# Supplied text
Setup of python environment done through `pyproject.toml` specifications and 
[_poetry_](https://python-poetry.org/docs/)
on project root directory.
Follow `README.md` instructions to install the dependencies in a freshly created virtual environment.

### Import PySpark

Whenever working with Spark, you need to either start a Spark Session or join one.
The Spark Session Builder will handle under-the-hood the architecture of the framework discussed in class 
and give us an entry point to programming with Spark.
It will create an application UI panel at `localhost:4040` by default.
Go check it to see info regarding driver, executors and jobs for the current configuration.
 

In [1]:
from pyspark.sql import SparkSession
from pyspark.sql.functions import *

# when run locally, spark has one (master) node with its own jvm and no cluster manager is created
spark = SparkSession.builder.master("local").appName("Homework 07").getOrCreate()

spark

Using Spark's default log4j profile: org/apache/spark/log4j2-defaults.properties
Setting default log level to "WARN".
To adjust logging level use sc.setLogLevel(newLevel). For SparkR, use setLogLevel(newLevel).
25/05/28 22:22:07 WARN NativeCodeLoader: Unable to load native-hadoop library for your platform... using builtin-java classes where applicable


# Spark API

The building block of the Spark API is its Resilient Distributed Dataset (RDD) API.
In the RDD API, there are two types of operations: transformations, which define a new dataset based on previous ones,
and actions, which kick off a job to execute on a cluster.
On top of Spark's RDD API, high level APIs are provided e.g. Dataframe API and Machine Learning API.
We will focus on the former. 


# PySpark Dataframes

Dataframes are a data structure for data manipulation.
A [PySpark Dataframe](https://spark.apache.org/docs/latest/api/python/reference/index.html) 
is represented as a 2-dimensional labeled data structure with columns of potentially different types.
Similar to what a spreadsheet or SQL table looks like.
Most functionality and API of 
[Pandas](https://pandas.pydata.org/docs/)

# Problems and tasks
1 – According to the PySpark notes, where does the Spark Session Builder create an application UI panel by default?
2 – Output the stretch of the PySpark notes from "We will focus" through "potentially different types.", copied word for word.

(Records contained in a dataset)

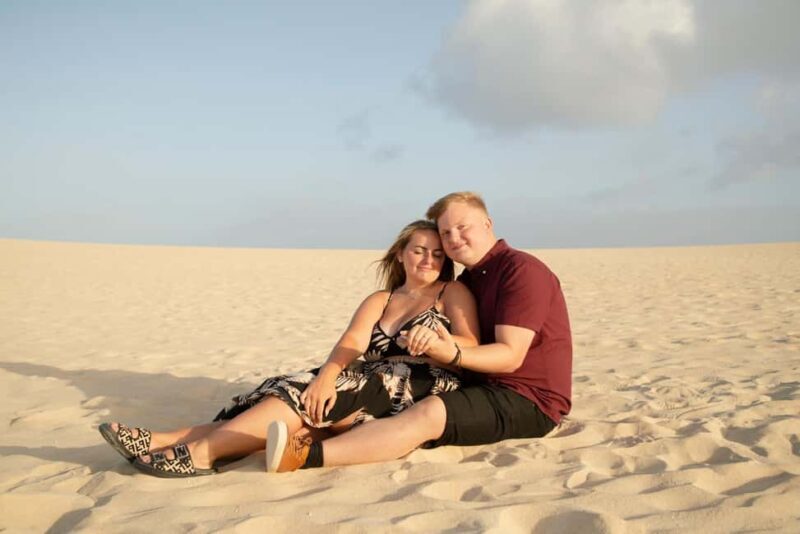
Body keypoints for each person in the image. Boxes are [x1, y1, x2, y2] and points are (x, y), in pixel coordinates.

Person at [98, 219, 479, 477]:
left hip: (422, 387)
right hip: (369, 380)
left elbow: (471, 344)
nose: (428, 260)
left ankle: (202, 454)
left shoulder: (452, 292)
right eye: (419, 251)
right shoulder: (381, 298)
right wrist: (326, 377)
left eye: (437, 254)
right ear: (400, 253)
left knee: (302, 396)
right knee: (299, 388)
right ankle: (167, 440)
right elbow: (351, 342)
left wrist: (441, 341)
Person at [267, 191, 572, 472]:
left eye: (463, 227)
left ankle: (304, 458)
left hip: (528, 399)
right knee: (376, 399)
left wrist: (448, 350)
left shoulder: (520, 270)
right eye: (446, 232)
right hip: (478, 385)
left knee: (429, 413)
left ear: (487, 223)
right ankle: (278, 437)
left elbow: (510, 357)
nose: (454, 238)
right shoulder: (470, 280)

# Exercise answers
1 – At `localhost:4040`.

2 –
We will focus on the former. 


# PySpark Dataframes

Dataframes are a data structure for data manipulation.
A [PySpark Dataframe](https://spark.apache.org/docs/latest/api/python/reference/index.html) 
is represented as a 2-dimensional labeled data structure with columns of potentially different types.